Addressing the copper supply deficit requires substantial capital investment across the mining value chain. The IEA estimates that the industry needs between $500 billion and $800 billion of investment by 2040 to keep pace with demand under their various scenarios. BloombergNEF has projected even higher requirements, estimating $2.1 trillion in investment across energy-transition metals by 2050.

These investment requirements reflect not only the need for new mine development but also the increasing capital intensity of copper projects due to declining grades, more complex metallurgy, and stricter environmental and social requirements.

Secondary Supply Potential

Recycling represents a critical component of future copper supply, though current recycling rates remain below potential. Secondary copper supply accounted for less than 17% of total demand (excluding direct-use scrap) in 2024, down from 18% in 2015.

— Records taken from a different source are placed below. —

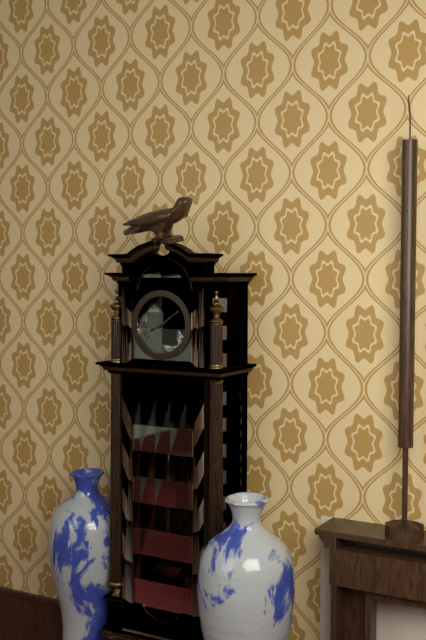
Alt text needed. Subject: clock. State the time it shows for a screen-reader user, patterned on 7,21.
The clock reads 8,09
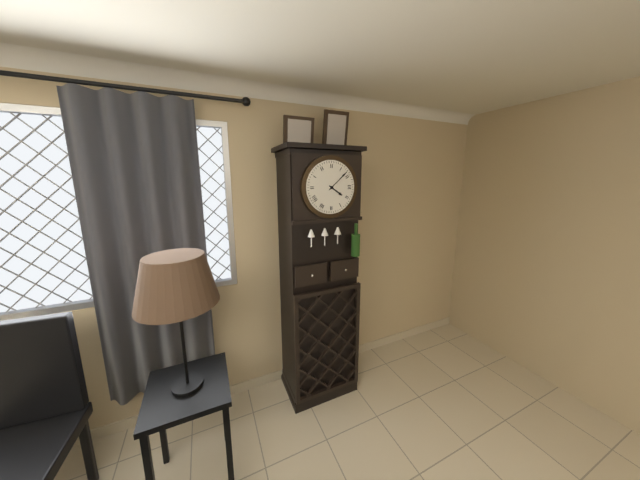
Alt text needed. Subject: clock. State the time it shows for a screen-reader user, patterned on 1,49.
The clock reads 4,08
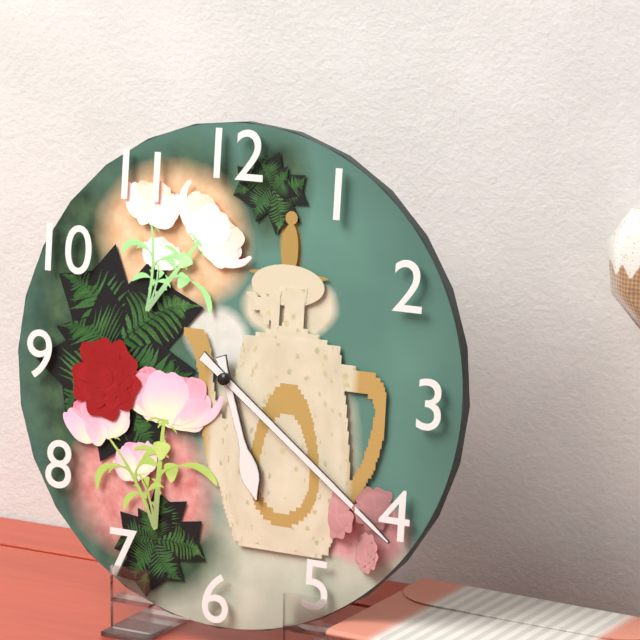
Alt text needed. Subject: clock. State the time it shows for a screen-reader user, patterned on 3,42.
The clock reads 5,21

With appropriate policy support and improved collection infrastructure, the IEA projects that secondary copper supply could grow to nearly 35% of total demand by 2050. However, even aggressive recycling scenarios cannot fully address the projected supply deficit, emphasizing the continued need for new mine development.

Price Implications

Copper prices experienced significant volatility in 2024, reaching as high as $10,800 per tonne before declining due to various factors including Chinese property sector weakness and concerns about global economic growth. The structural supply deficit is expected to provide long-term price support, though short-term fluctuations will continue to reflect economic conditions and geopolitical developments.

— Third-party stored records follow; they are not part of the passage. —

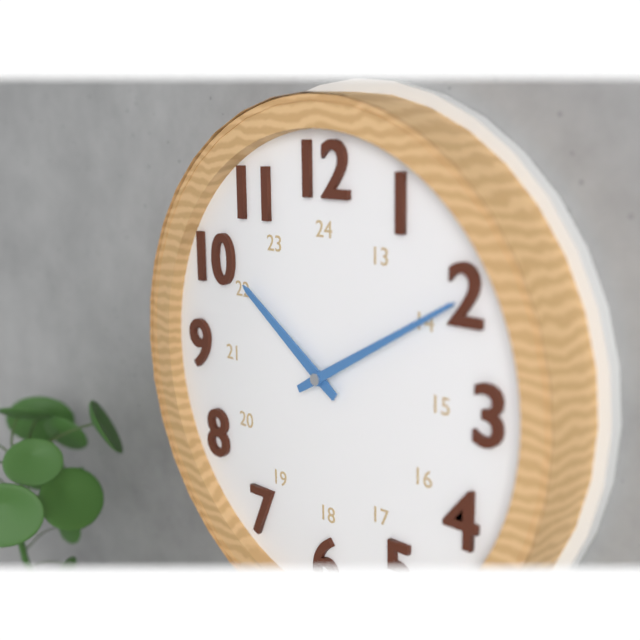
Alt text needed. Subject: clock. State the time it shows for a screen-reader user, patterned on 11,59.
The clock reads 10,10
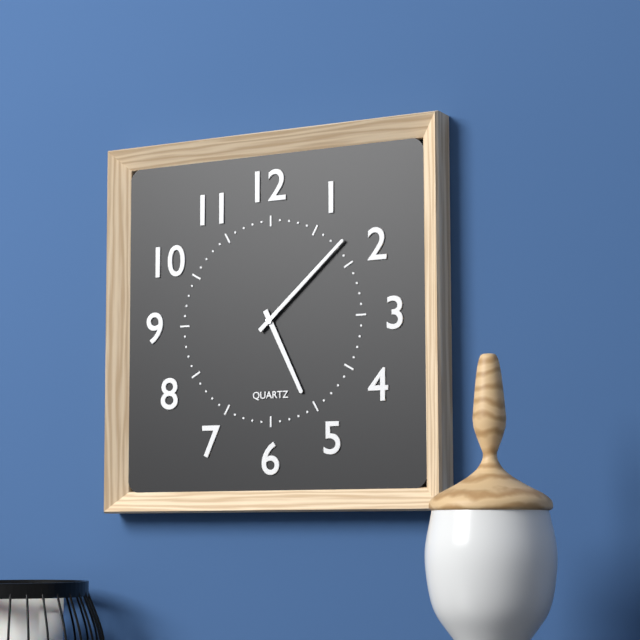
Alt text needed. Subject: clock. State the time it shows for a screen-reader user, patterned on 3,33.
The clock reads 5,08
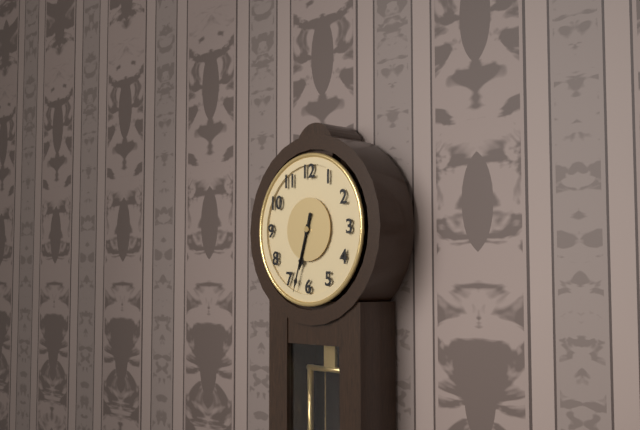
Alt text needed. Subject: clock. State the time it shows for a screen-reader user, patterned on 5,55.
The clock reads 6,33
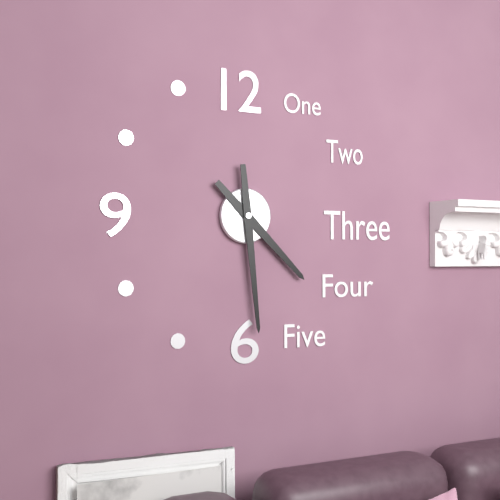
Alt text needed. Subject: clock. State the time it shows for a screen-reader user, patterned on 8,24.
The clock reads 4,29
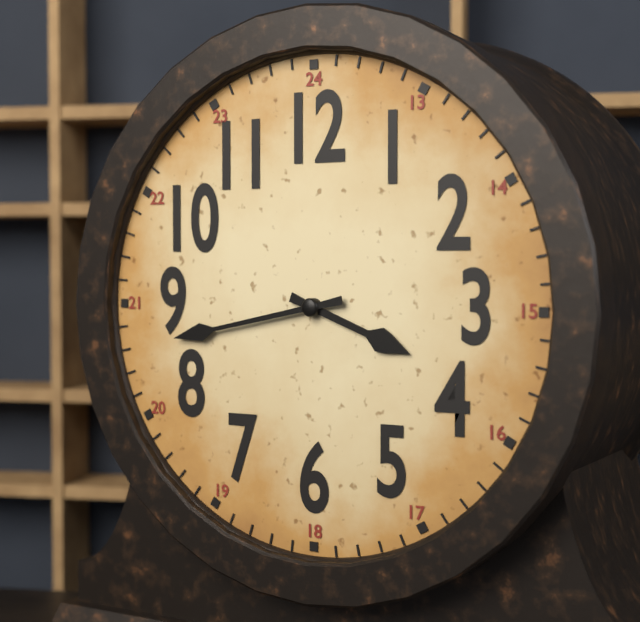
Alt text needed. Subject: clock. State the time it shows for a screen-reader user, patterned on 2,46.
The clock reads 3,43
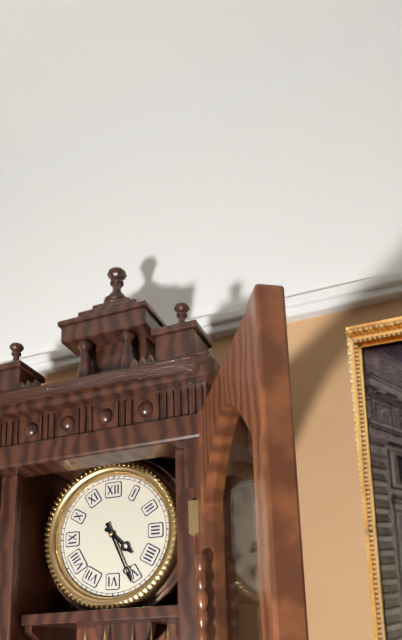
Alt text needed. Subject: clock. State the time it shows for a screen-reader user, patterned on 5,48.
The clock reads 4,26
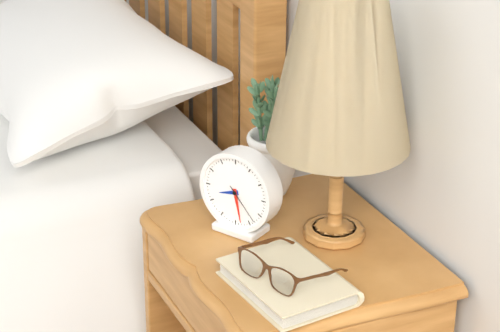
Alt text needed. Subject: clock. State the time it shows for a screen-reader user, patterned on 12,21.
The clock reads 8,28
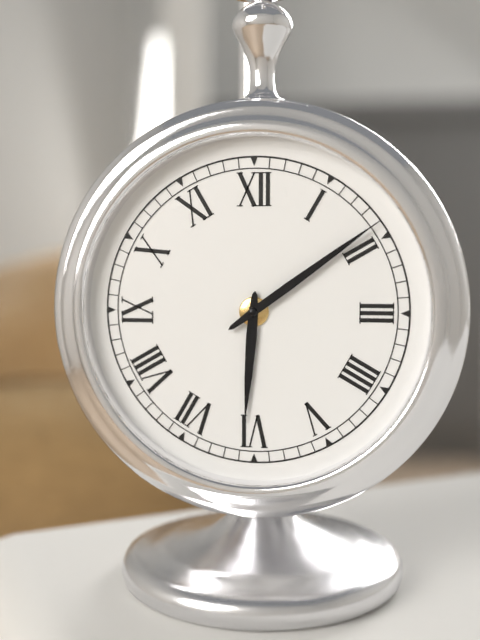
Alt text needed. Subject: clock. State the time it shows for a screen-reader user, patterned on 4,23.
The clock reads 6,09
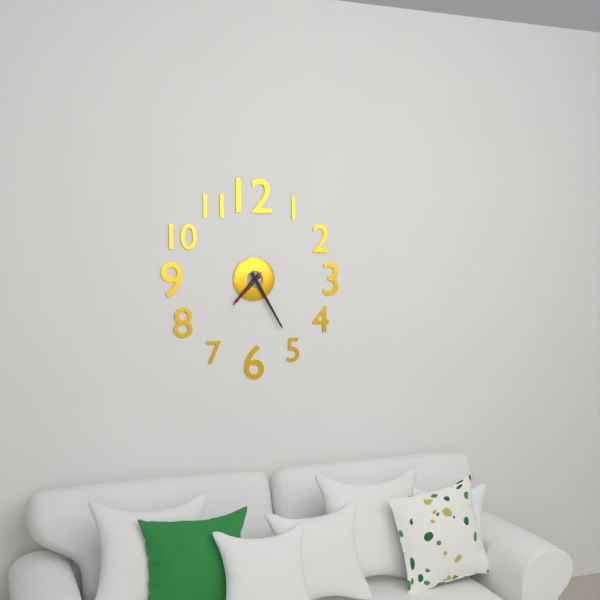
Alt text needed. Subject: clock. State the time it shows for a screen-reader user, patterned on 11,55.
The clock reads 7,25
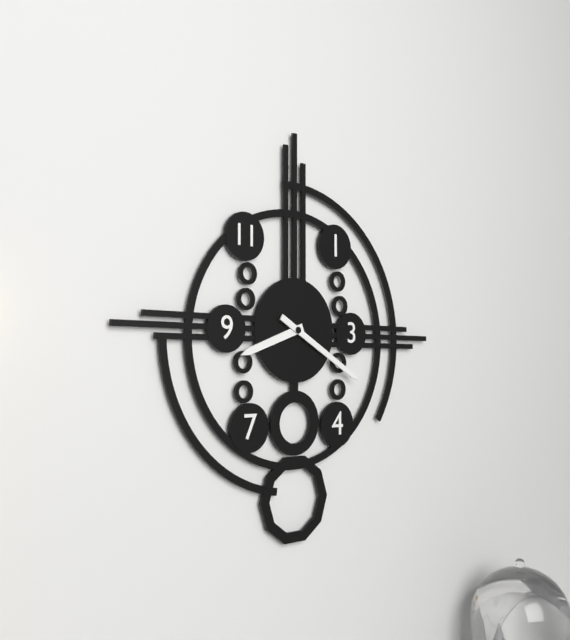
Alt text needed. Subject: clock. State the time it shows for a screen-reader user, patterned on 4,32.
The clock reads 8,20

Policy & Strategic Responses

Governments and industry stakeholders are beginning to recognize the strategic importance of copper supply security. Policy responses have included:

  • Resource diplomacy: Developed countries are seeking to diversify supply sources through partnerships with resource-rich nations outside traditional suppliers.
  • Domestic mining support: Countries including the United States and members of the European Union are implementing policies to support domestic copper production and processing capabilities.
  • Recycling initiatives: Enhanced collection and processing infrastructure for copper scrap, though implementation timelines remain extended.
  • Technology development: Investment in extraction technologies that could unlock lower-grade deposits or improve processing efficiency.

For Investors

The copper supply deficit represents one of the most significant challenges facing the global energy transition. With demand growth driven by electrification, renewable energy deployment, and emerging technologies, while supply faces structural constraints from declining ore grades, extended development timelines, and limited new discoveries, the industry requires coordinated action across multiple fronts.

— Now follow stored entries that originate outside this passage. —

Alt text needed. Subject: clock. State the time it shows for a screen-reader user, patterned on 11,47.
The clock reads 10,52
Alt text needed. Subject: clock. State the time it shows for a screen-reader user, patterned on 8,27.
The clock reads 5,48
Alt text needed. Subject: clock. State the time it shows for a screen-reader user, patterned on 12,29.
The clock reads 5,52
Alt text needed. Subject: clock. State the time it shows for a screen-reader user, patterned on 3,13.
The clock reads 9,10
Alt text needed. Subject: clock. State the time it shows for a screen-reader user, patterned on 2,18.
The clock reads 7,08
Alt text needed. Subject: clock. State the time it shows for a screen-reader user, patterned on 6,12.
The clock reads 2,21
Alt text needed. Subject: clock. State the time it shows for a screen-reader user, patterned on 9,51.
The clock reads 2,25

While large-scale mining projects will remain essential for meeting long-term demand, junior developers advancing strategic projects in favorable jurisdictions could play an increasingly important role in bridging near-term supply gaps. Companies like Marimaca Copper, Gladiator Metals, Pan Global Resources, and Fitzroy Minerals represent examples of how focused development efforts on high-quality deposits could contribute meaningfully to global copper supply.

The resolution of the copper supply challenge will require sustained investment, policy support for mining development, aggressive recycling programs, and continued exploration success. The timeline for addressing these constraints is compressed, making near-term production additions from advanced development projects increasingly valuable in supporting the broader energy transition.